The Fraternity/Sorority Community is dedicated to building future leaders for our society by providing a wealth of leadership opportunities for its members. From social issues to academics, career preparation to community service, the leaders of tomorrow are gaining their leadership edge in their fraternal experiences today. Membership in a fraternal organization is one of the most outstanding means of discovering and refining your leadership potential. Within each chapter, members have the chance to assume a wide spectrum of leadership roles. These roles range from recruitment chair to academic chair, and treasurer to president. Within each chapter, there can range from five to twenty-five different leadership positions, all requiring different degrees of skill and investment. Opportunities to learn and practice leadership roles stretch beyond just your chapter involvement. There are also numerous positions for fraternal men and women in campus-wide areas such as one of the Greek councils, the Greek Programming Board, Order of Omega, Greek Week, Student Government, and nearly every registered student organization on campus.

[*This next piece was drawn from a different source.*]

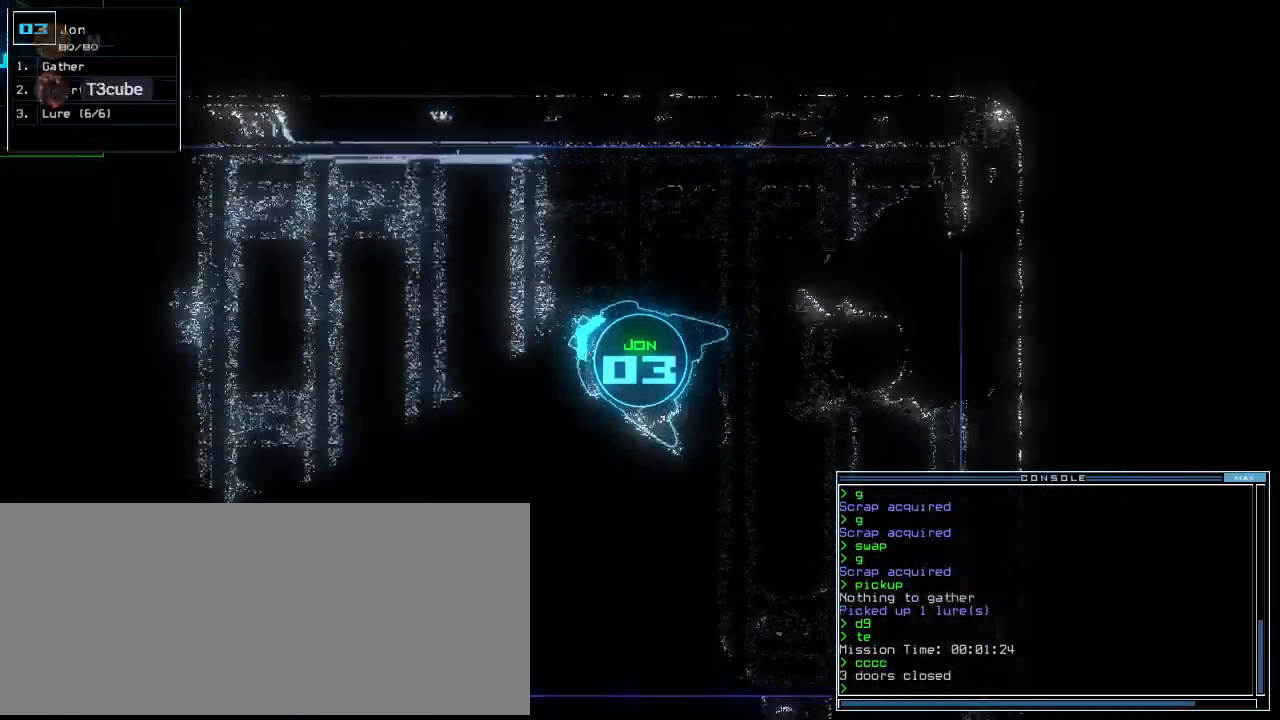
{"keys": ["up"]}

Academic achievement is the first and foremost reason you will attend college and should remain your priority. Scholastic success is also central to the mission of all fraternities and sororities. Each organization places strong emphasis on creating an atmosphere conducive to academic performance, as well as challenging each individual to live up to his own academic potential. Fraternities implement various programs designed to assist members with their academic pursuits including tutoring, advice with course scheduling, test and note files, quiet study hours, and incentives for good grades. Most organizations also provide some sort of financial scholarships, often supported by their national organizations and local alumni groups, recognizing outstanding academic performance.

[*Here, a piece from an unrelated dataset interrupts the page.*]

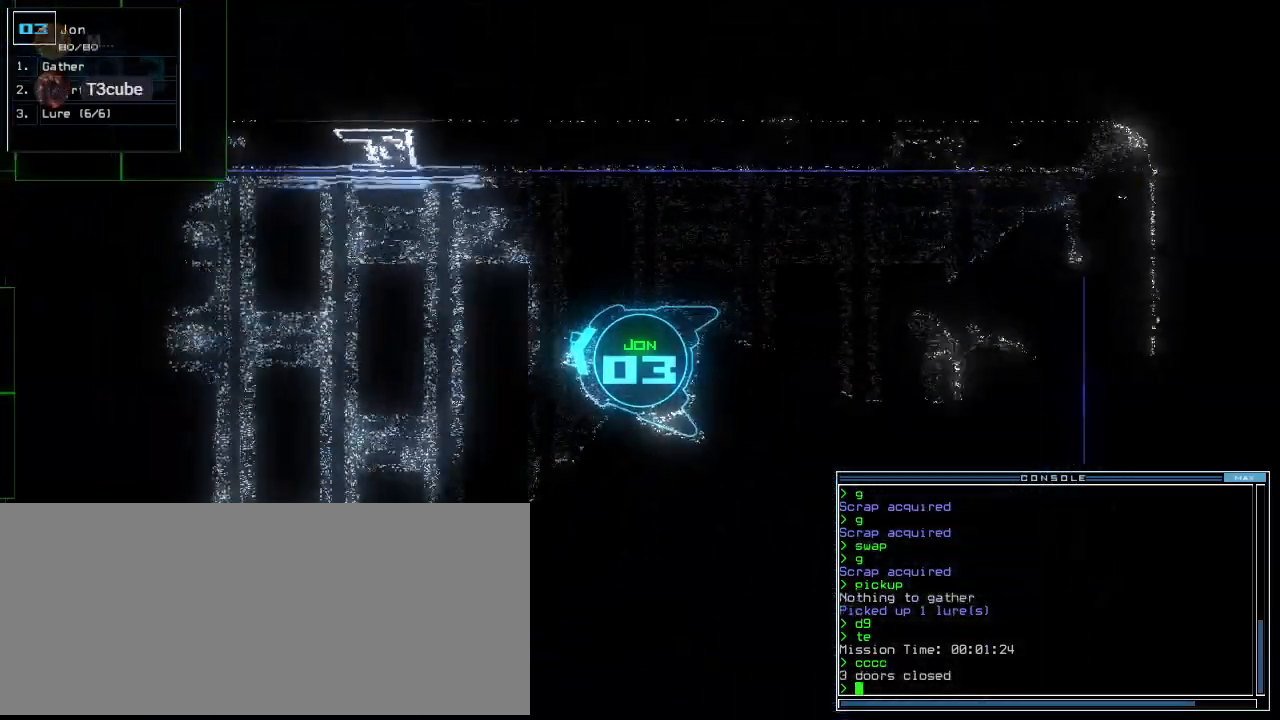
{"keys": ["up"], "events": [[60, "right", "down"], [80, "right", "up"], [420, "d", "down"], [480, "d", "up"]]}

Philanthropy projects are events in which members of the Fraternity/Sorority community donate their time and energy to raise money for local or national charitable organizations. Some of these projects may be All-Greek or All-Campus, while others may be sponsored by a specific chapter or pair of chapters. It is estimated that more than $50,000 and 4,000 hours were donated by USF Greeks last year alone in their many philanthropic activities. Giving back to the campus and local communities will always be a priority of USF’s Greeks. If you are already accustomed to doing community service and want to continue it during college, fraternal involvement offers many opportunities to organize and implement philanthropic and community service activities for the chapter, the Fraternity/Sorority Community, or the entire school.
Fraternities and sororities participate in a campus intramural system that includes nearly every sport imaginable. Athletes of all skill levels will find a place where they can both have fun and enjoy competitive athletics and physical challenge. In each team category, chapters compete for point totals that are tallied year-round, and organizational winners are recognized annually with the All-Sports Trophy. Other sports such as golf and tennis also recognize individuals for their athletic abilities. Whatever your skill level at whichever sport you want to play, you will always find an opportunity to participate in it through USF’s Greek Intramural League.
In addition to the number of scholastic support programs, leadership development opportunities, community service initiatives, and competitive athletic experiences available to you, Fraternity/Sorority membership also provides balanced social programming for affiliated students. The first and foremost goal of every fraternity and sorority is to bring together a group of men and women of similar values and beliefs and share with them the history of their organization, its traditions, and symbols…all while building life-long friendships. For many years unfortunately, Greeks across the country have had to deal with the “Animal House” image of reckless and irresponsible behavior. At the University however, each chapter supports the responsible social policies of their governing council, the University, and their own national organization. Today, a fraternity chapter like the “Animal House” stereotype would be the exception rather than the norm.